Chaque matin, Nicolas Beytout analyse l'actualité politique et nous livre son opinion. Ce vendredi, il revient sur la tentative de diabolisation de l'extrême-droite, face à la montée de Marine Le Pen dans les sondages.
Emmanuel Macron était en déplacement, hier, en Charente-Maritime, pour parler environnement. Mais il a aussi beaucoup parlé d’autres sujets.
Oui, de 2 sujets en particulier. L’un qui lui a été imposé : à peine était-il descendu de voiture pour son premier contact avec des habitants qu’un opposant lui a crié : "McKinsey, Macron démission". Le braillard a été prestement évacué par les forces de l’ordre, mais Emmanuel Macron (qui a l’ouïe fine, lui au moins) ne peut pas ne pas avoir entendu. D’ailleurs la scène (en plus calme) s’est répétée dans la journée, et le sujet est revenu sur la table, de sorte que, si le candidat-Président pensait jusqu’à présent que le dossier McKinsey n’était pas dans la conversation des gens (comme le soutient son entourage), alors le voilà informé du risque politique que charrie ce dossier. Aucun doute, il devra le traîner jusqu’à l’élection.
Vous disiez qu’il y avait 2 sujets ?
Oui, le deuxième, c’est une histoire de tandem ?
De tandem ?
Exactement.

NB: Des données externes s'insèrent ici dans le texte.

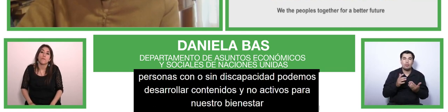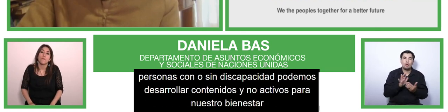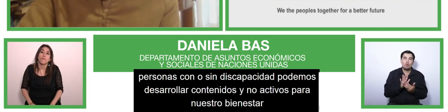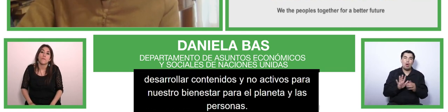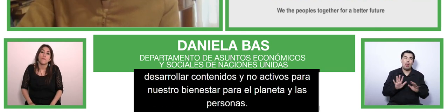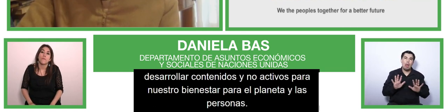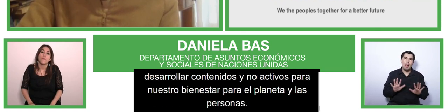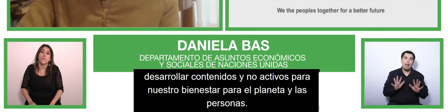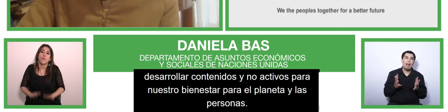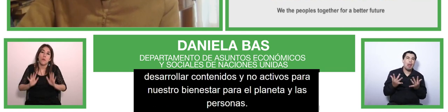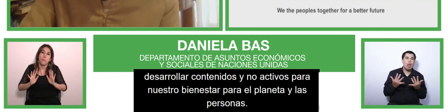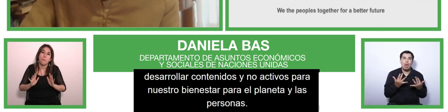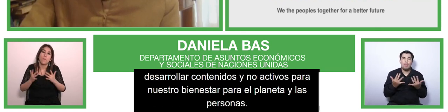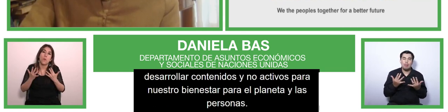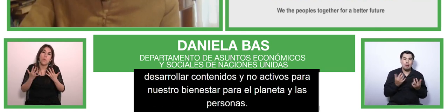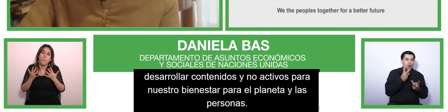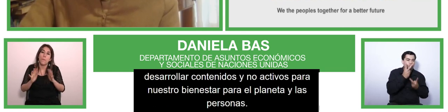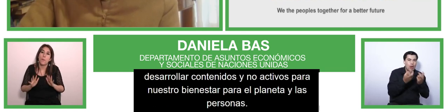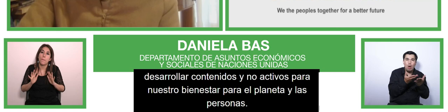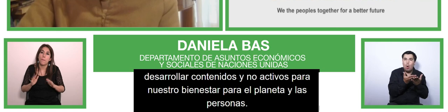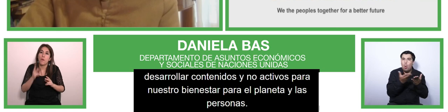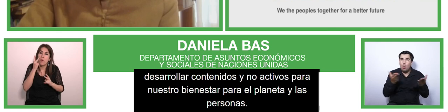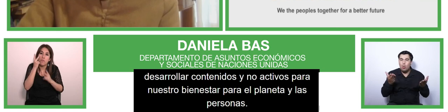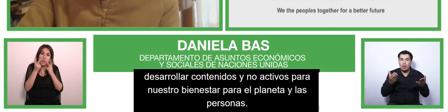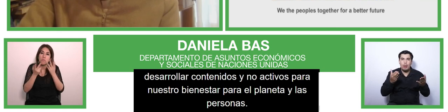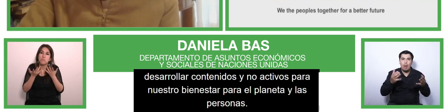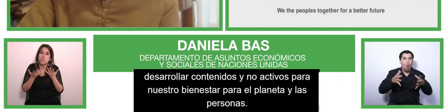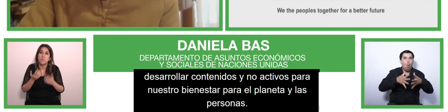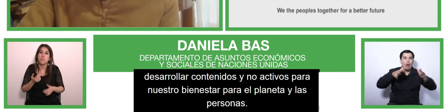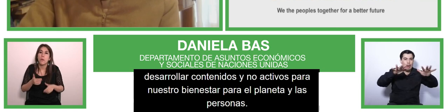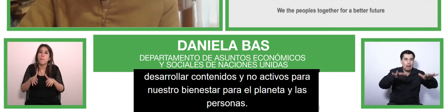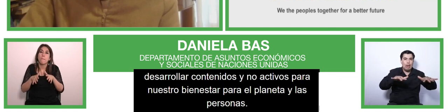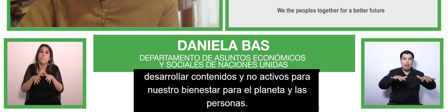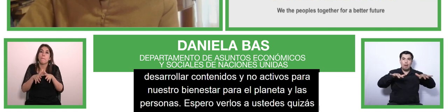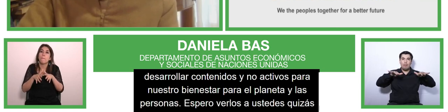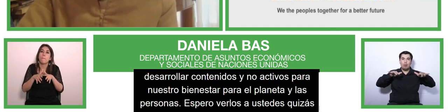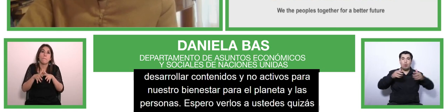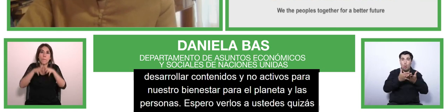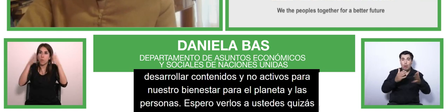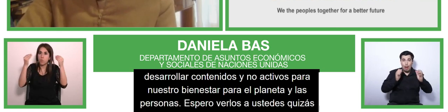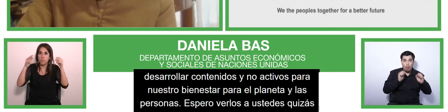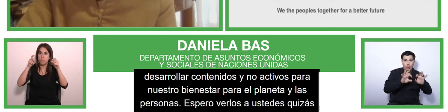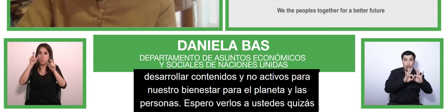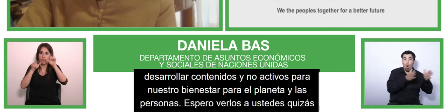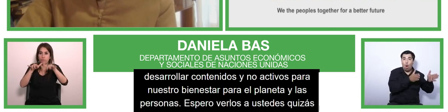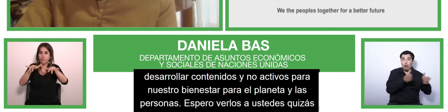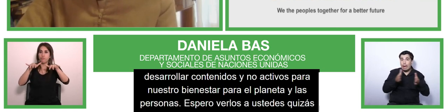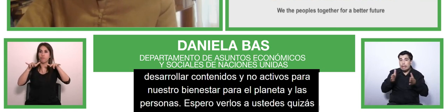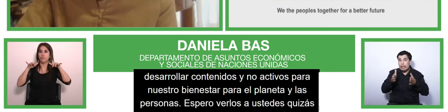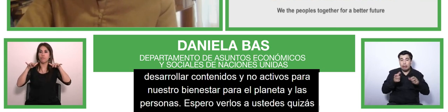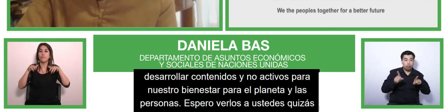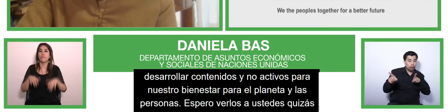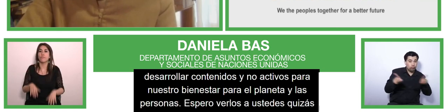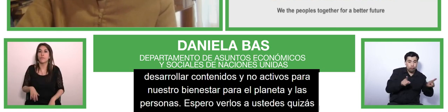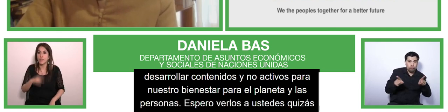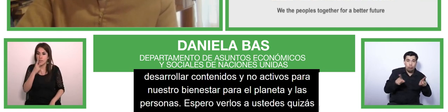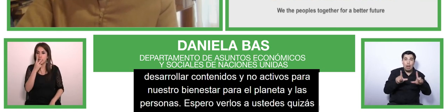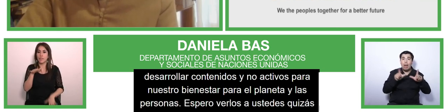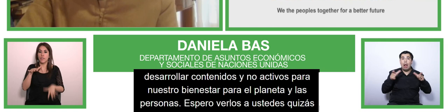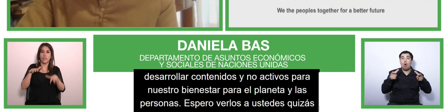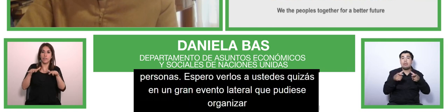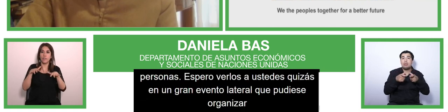side event, we might, or you might wish to organize at the margins of the Commission for Social Development next February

C’est l’expression qu’emploie désormais Emmanuel Macron pour parler de sa principale adversaire, Marine Le Pen. La candidate du Rassemblement national (on l’a déjà évoqué ici) monte dans les sondages, au fur et à mesure que le candidat-Président, lui au contraire, baisse. Rien que de très normal : il vient de dévoiler son programme (avec quelques propositions un peu urticantes), et puis l’effet drapeau, qui le protégeait depuis le déclenchement de la guerre d’Ukraine, commence doucement à s’estomper.
Rien d’anormal, donc, rien d’inquiétant non plus pour le Président sortant. En tout cas pour ce qui concerne le premier tour. Car au second tour, c’est une autre histoire. Dans tous les sondages, le rapport de forces entre les deux finalistes les plus probables (Macron-Le Pen) se resserre rapidement. Emmanuel Macron ressort systématiquement en tête, mais il rassemble au mieux 55% des voix. Et certaines études ne lui accordent plus que 2,5 points d’avance, une marge dangereusement faible. Ce qui est frappant, dans cette configuration, c’est de voir à quel point un duel Macron-Le Pen au second tour serait différent de ce qu’il était en 2017.

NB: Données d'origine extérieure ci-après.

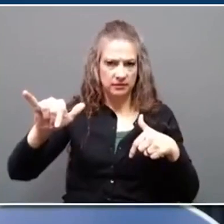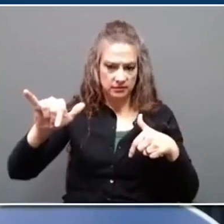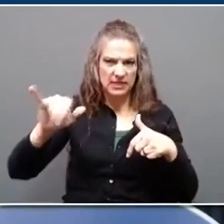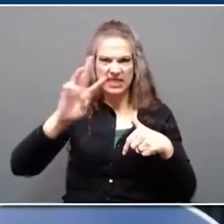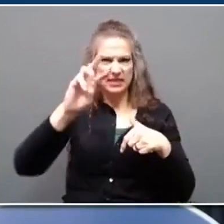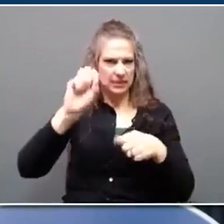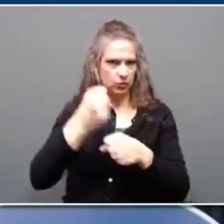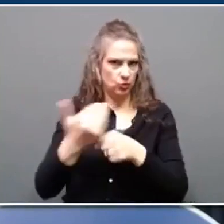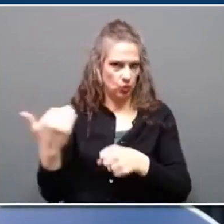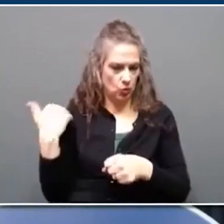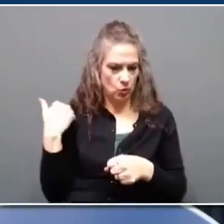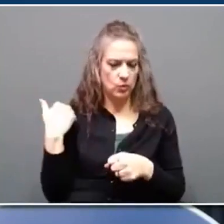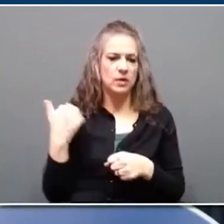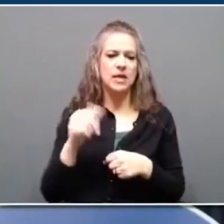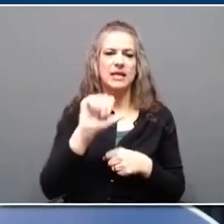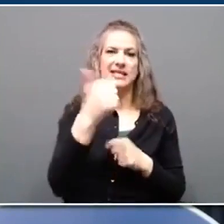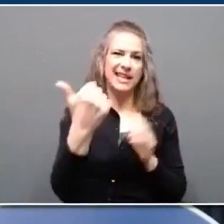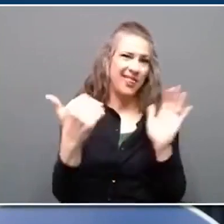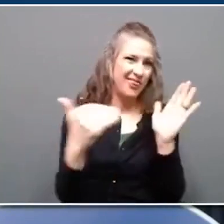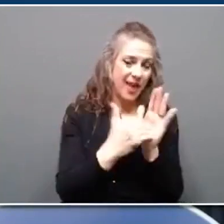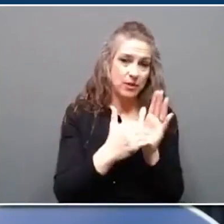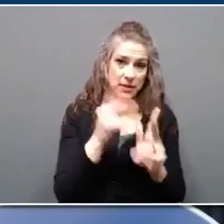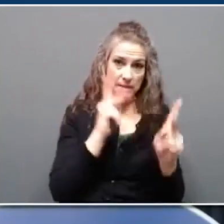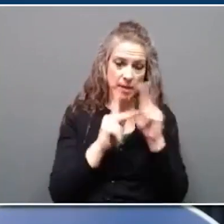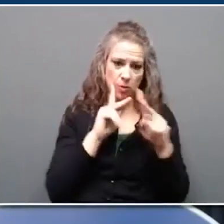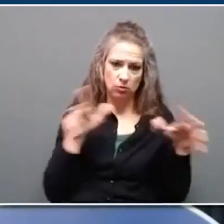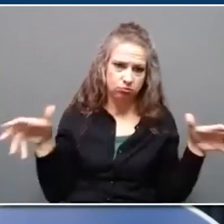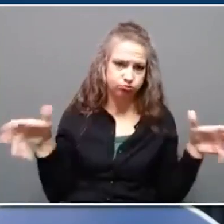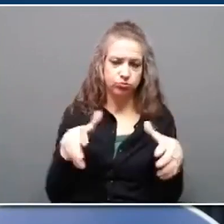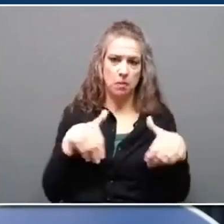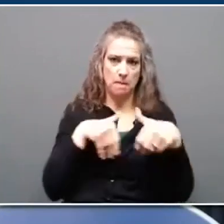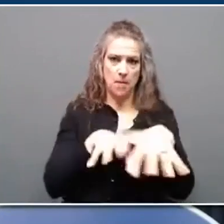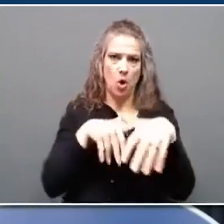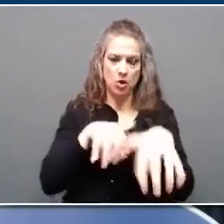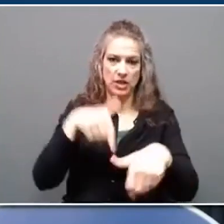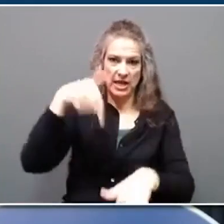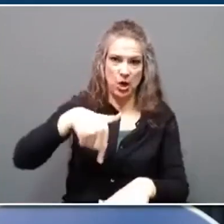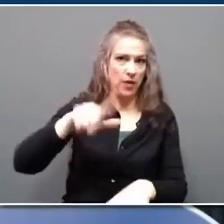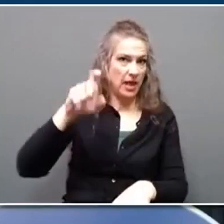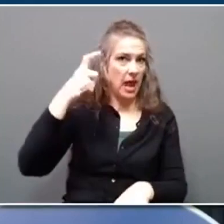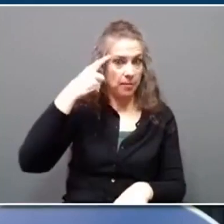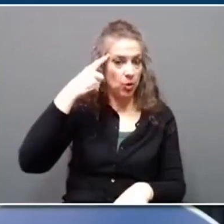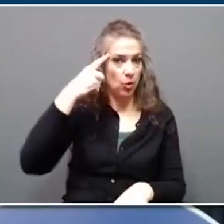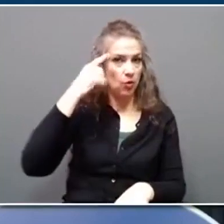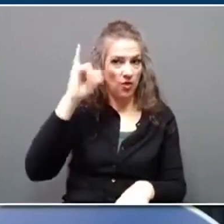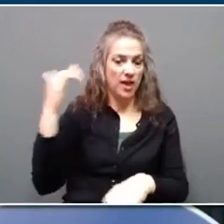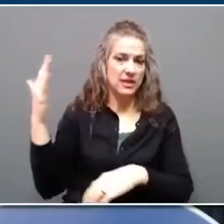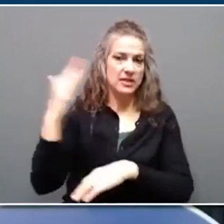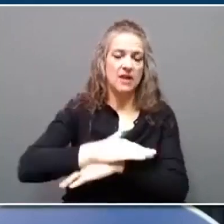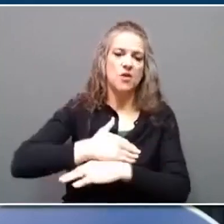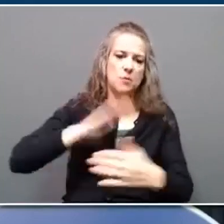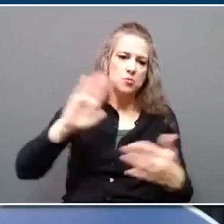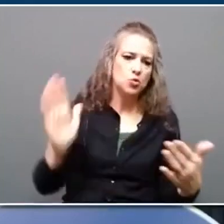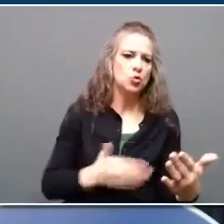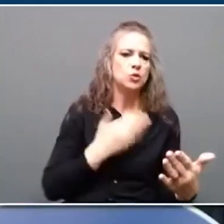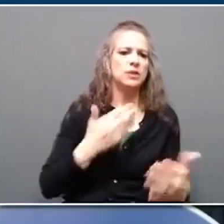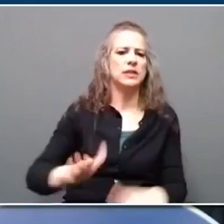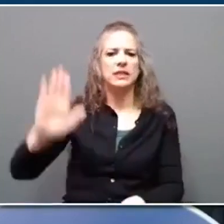than 10,000 people joined together to march here in our capital city for a day filled with music and speeches, all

Cette fois, la patronne du Rassemblement national aura une réserve de voix : elle pourra rassembler sur son nom l’essentiel du vote Zemmour, celui de Dupont-Aignan, plus une partie de la droite LR (cette fois-ci en partie décomplexée), plus les voix de tous ceux qui ont fini par éprouver de la détestation pour Emmanuel Macron. Un vieux briscard de la politique, un des meilleurs connaisseurs français du terrain électoral, me disait récemment qu’il était frappé de voir à quel point ce sentiment brutal était répandu.

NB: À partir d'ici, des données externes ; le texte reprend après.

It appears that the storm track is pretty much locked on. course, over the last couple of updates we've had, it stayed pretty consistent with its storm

Bon, mais que vient faire un tandem dans cette histoire ?
Celui dont parle le candidat-Président, c’est le tandem Le Pen-Zemmour, et il a une fonction très précise : rediaboliser sa principale adversaire, Marine Le Pen, montrer qu’ils sont, avec Zemmour, tous les deux les porteurs du même projet d’extrême-droite. Eric Zemmour a une image majoritairement très négative dans l’opinion publique. Dire en substance, Le Pen, c’est Zemmour, c’est essayer de jeter la même opprobre sur celle qui a réussi depuis des années (et plus encore dans sa campagne électorale) à adoucir son image. Emmanuel Macron y va en direct : "J’ai moins entendu dire qu’elle est d’extrême-droite", souligne le Président, qui ajoute : "Les gens ont détourné le regard, ils disent 'c’est plus sympathique', ils ont banalisé le Front national " (le chef de l’Etat utilise l’ancien nom du RN pour bien montrer qu’il s’est juste déguisé avec un nouveau sigle).
En quelques phrases, Emmanuel Macron vient d’acter plusieurs changements de stratégie : 1) le candidat a décidé de mettre entre parenthèses ses réflexes de Président pour se plonger dans la petite politique, sans trop de complexe ; 2) jusqu’à présent il divisait le paysage politique en 2 camps, les progressistes et les nationalistes, là il parle clair, son adversaire c’est l’extrême droite. Et puis 3) La menace de Marine Le Pen est là, il veut mobiliser, il évoque même une résurgence du "front républicain", et pour cela il va la diaboliser. La fin de campagne, c’est une certitude, va être dure.